Specifically, in Coming to Java 19: Virtual threads and platform threads by Nicolai Parlog 2022-05 we read:

Unfortunately, there’s one more imperfection in the initial virtual thread proposal: When a virtual thread executes a native method or a foreign function or it executes code inside a synchronized block or method, the virtual thread will be pinned to its carrier thread. A pinned thread will not unmount in situations where it otherwise would.

(Emphasis mine.)

Further down in the same article, we read:

[...] a good alternative to synchronization is a ReentrantLock.

Note that I have read the same things in a number of other official sources of information, not just from the above blog post.
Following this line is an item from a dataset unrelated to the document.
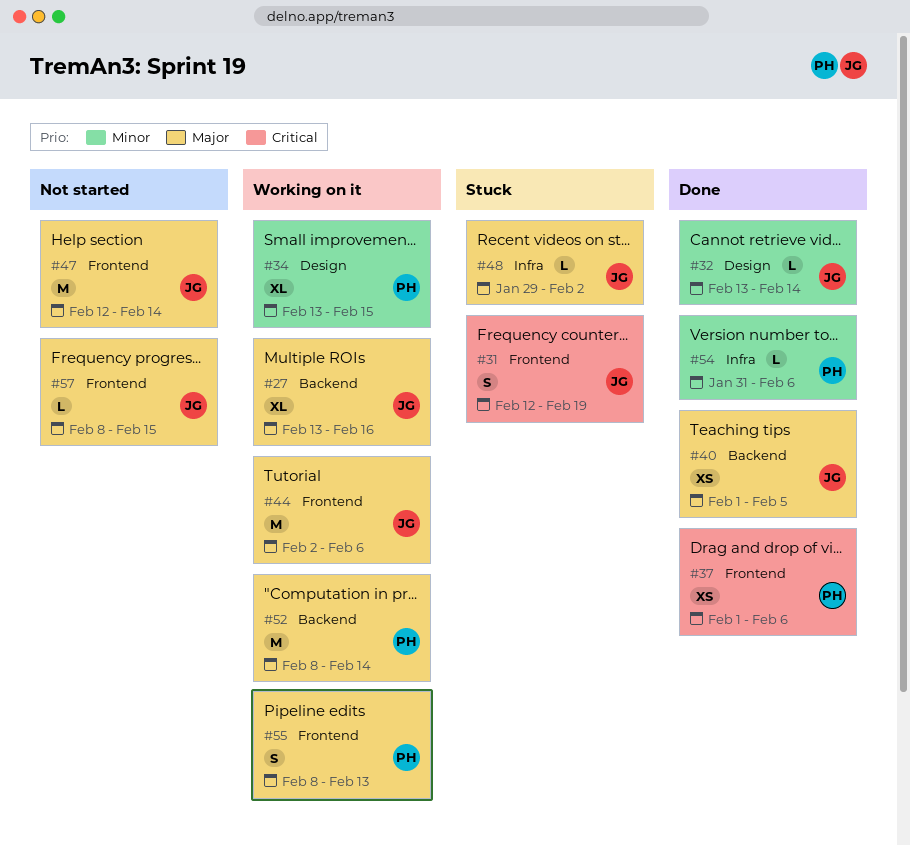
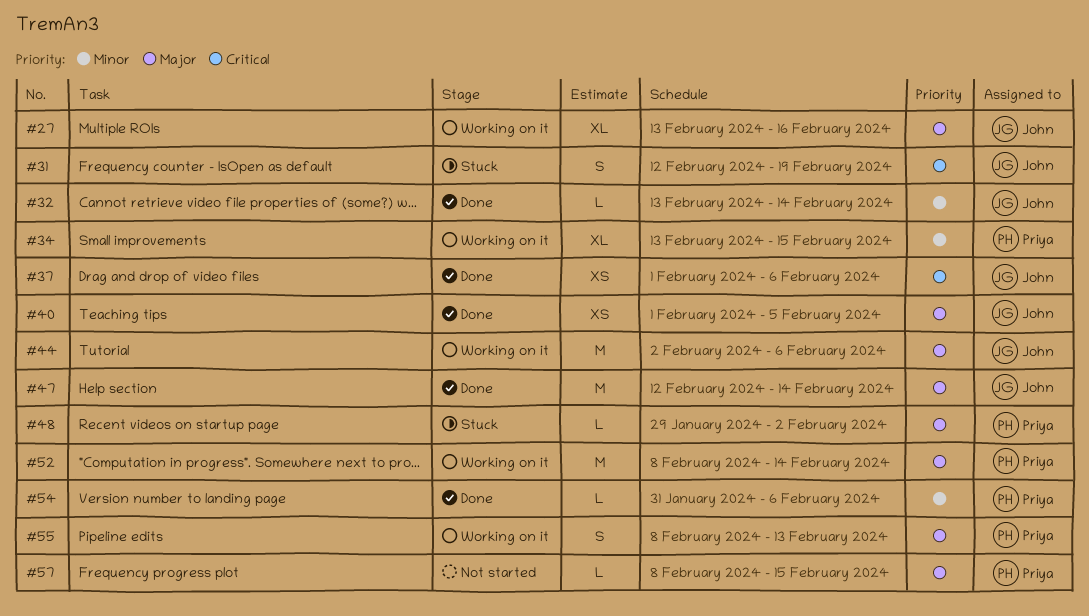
#37, owner: Priya -> John
#47, status: Not started -> Done
#48, owner: John -> Priya
#57, owner: John -> Priya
This means that at least for now, if you want to avoid blocking the carrier thread, you must refrain from using the synchronized keyword; instead, you must use a ReentrantLock or some other runtime library class that blocks waiting for something to happen while yielding, such as CountdownLatch etc.

So, to answer your question of "how does a Java virtual thread know when the thread is waiting?" the answer is that all the classes that provide block waiting while yielding (even the Sleep() method of Thread) have been modified in Java 19 so that they now co-operate with the virtual threads mechanism precisely so as to allow unmounting from the carrier thread.